• WHAT THE TASK REQUIRES
Scan the records for the word "Форпост". Copy each line that includes it.

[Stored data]
++++++++
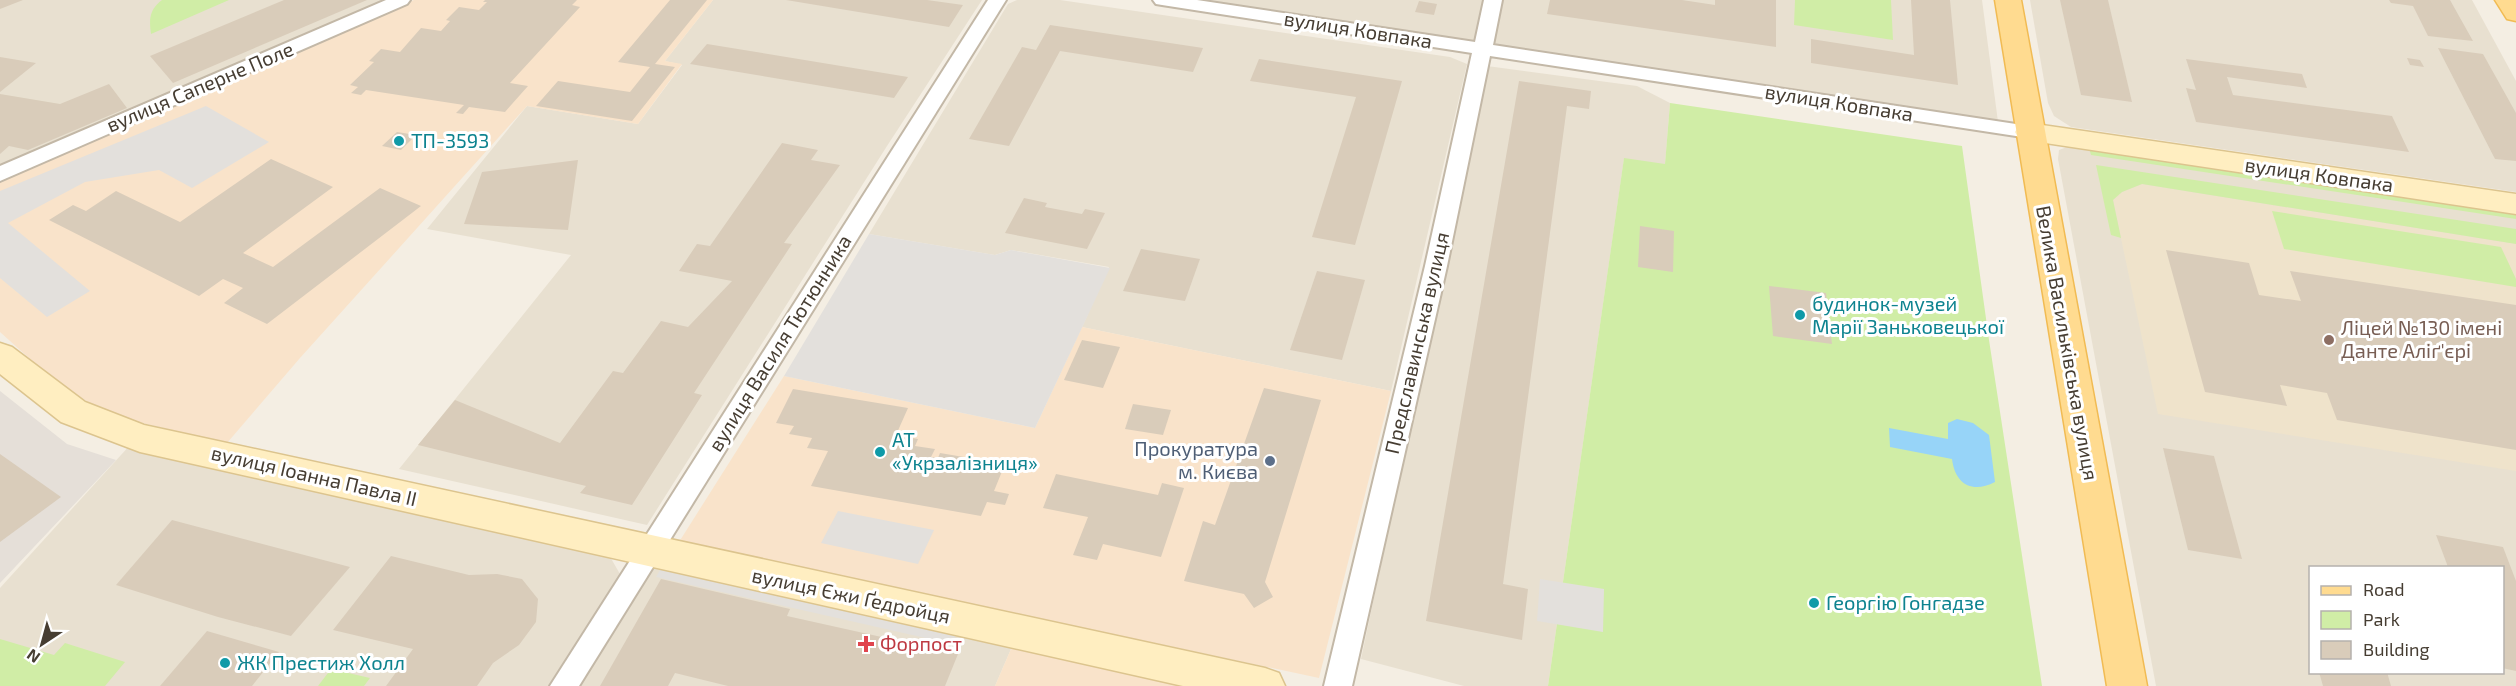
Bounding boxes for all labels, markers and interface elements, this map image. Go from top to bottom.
street label: вулиця Ковпака [1282,5,1434,54]
street label: вулиця Саперне Поле [102,36,297,137]
street label: вулиця Ковпака [1763,78,1915,127]
place label: ТП-3593 [411,128,489,152]
marker: ТП-3593 [392,134,406,148]
street label: вулиця Ковпака [2243,152,2395,197]
street label: Велика Васильківська вулиця [2031,203,2104,482]
street label: вулиця Василя Тютюнника [702,230,857,456]
street label: Предславинська вулиця [1379,230,1454,456]
place label: будинок-музей Марії Заньковецької [1812,291,2005,338]
marker: будинок-музей Марії Заньковецької [1793,308,1807,322]
place label: Ліцей №130 імені Данте Аліґ'єрі [2341,315,2502,362]
marker: Ліцей №130 імені Данте Аліґ'єрі [2322,333,2336,347]
place label: АТ «Укрзалізниця» [892,427,1038,474]
place label: Прокуратура м. Києва [1134,436,1258,483]
street label: вулиця Іоанна Павла II [209,440,419,511]
marker: АТ «Укрзалізниця» [873,445,887,459]
marker: Прокуратура м. Києва [1263,454,1277,468]
street label: вулиця Єжи Ґедройця [750,562,952,629]
legend [2309,566,2504,674]
text: Road [2363,578,2404,600]
place label: Георгію Гонгадзе [1826,590,1985,614]
marker: Георгію Гонгадзе [1807,596,1821,610]
text: Park [2363,608,2400,630]
north arrow [12,614,72,674]
place label: Форпост [880,631,962,655]
marker: Форпост [857,635,875,653]
text: Building [2363,638,2430,660]
text: N [23,645,43,668]
place label: ЖК Престиж Холл [237,650,405,674]
marker: ЖК Престиж Холл [218,656,232,670]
++++++++
• EXERCISE SOLUTION
place label: Форпост [880,631,962,655]
marker: Форпост [857,635,875,653]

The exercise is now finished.